Sarcopenia has been receiving attention in the cancer field. We investigated whether evolving sarcopenia is associated with the outcome of non-small cell lung cancer (NSCLC) patients receiving immune checkpoint inhibitors (ICIs).
In this retrospective study, 46 NSCLC patients who received ICIs were subjected. Skeletal muscle area at the level of the third lumbar vertebra (L3-SMA) was measured from CT images taken before and 90 days after the ICI treatment. The efficacy-related factors were determined by logistic regression analysis. The prognostic cut-off value was estimated by a receiver operating characteristic (ROC) curve. Area under curve (AUC) was evaluated. Covariate factors included age, gender, smoking history, histology, performance status, PD-L1 tumour proportion score, status of driver mutations, body mass index, serum total protein, albumin levels, and peripheral lymphocyte count. Progression free survival (PFS) and overall survival (OS) analysis were conducted by Kaplan–Meier method. Data cut off was determined to be 700 days.

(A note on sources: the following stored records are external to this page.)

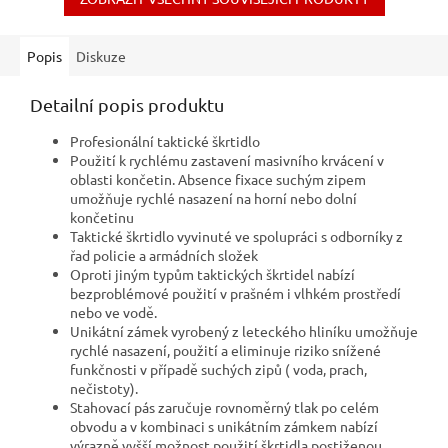
Popis
Diskuze
Detailní popis produktu
Profesionální taktické škrtidlo
Použití k rychlému zastavení masivního krvácení v
oblasti končetin. Absence fixace suchým zipem
umožňuje rychlé nasazení na horní nebo dolní
končetinu
Taktické škrtidlo vyvinuté ve spolupráci s odborníky z
řad policie a armádních složek
Oproti jiným typům taktických škrtidel nabízí
bezproblémové použití v prašném i vlhkém prostředí
nebo ve vodě.
Unikátní zámek vyrobený z leteckého hliníku umožňuje
rychlé nasazení, použití a eliminuje riziko snížené
funkčnosti v případě suchých zipů ( voda, prach,
nečistoty).
Stahovací pás zaručuje rovnoměrný tlak po celém
obvodu a v kombinaci s unikátním zámkem nabízí
výrazně vyšší možnost použití škrtidla postiženou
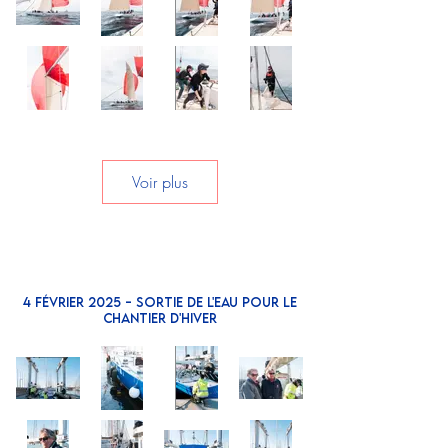
Voir plus
4 février 2025 - Sortie de l'eau pour le
chantier d'hiver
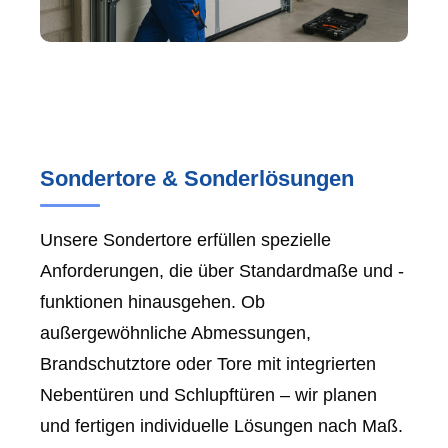
Sondertore & Sonderlösungen
Unsere Sondertore erfüllen spezielle
Anforderungen, die über Standardmaße und -
funktionen hinausgehen. Ob
außergewöhnliche Abmessungen,
Brandschutztore oder Tore mit integrierten
Nebentüren und Schlupftüren – wir planen
und fertigen individuelle Lösungen nach Maß.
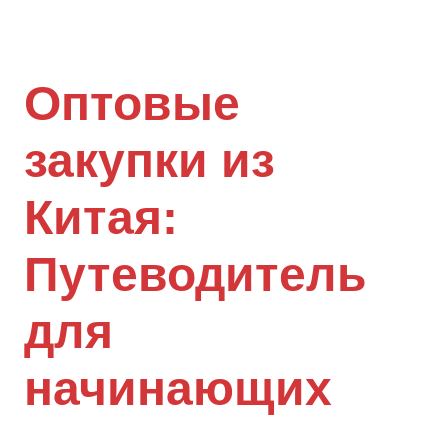
Оптовые
закупки из
Китая:
Путеводитель
для
начинающих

Patient characteristics in age (mean ± SD) and gender (male, %) were 65.5 ± 9.2 years old and 80.4%. In the multivariate analysis, only reduction rate of L3-SMA was significant (odds ratio 1.14, P = 0.02). The cut-off value was estimated to be 6% (AUC 0.84, P < 0.0001). Median PFS of patients with L3-SMA over 6% and those with less was 2.4 and 15.7 months, respectively (P < 0.0001). As for OS, the median time was 10.0 months versus not reached (P = 0.012).
Evolving sarcopenia assessed with CT images could be a promising prognostic factor in NSCLC patients receiving ICIs.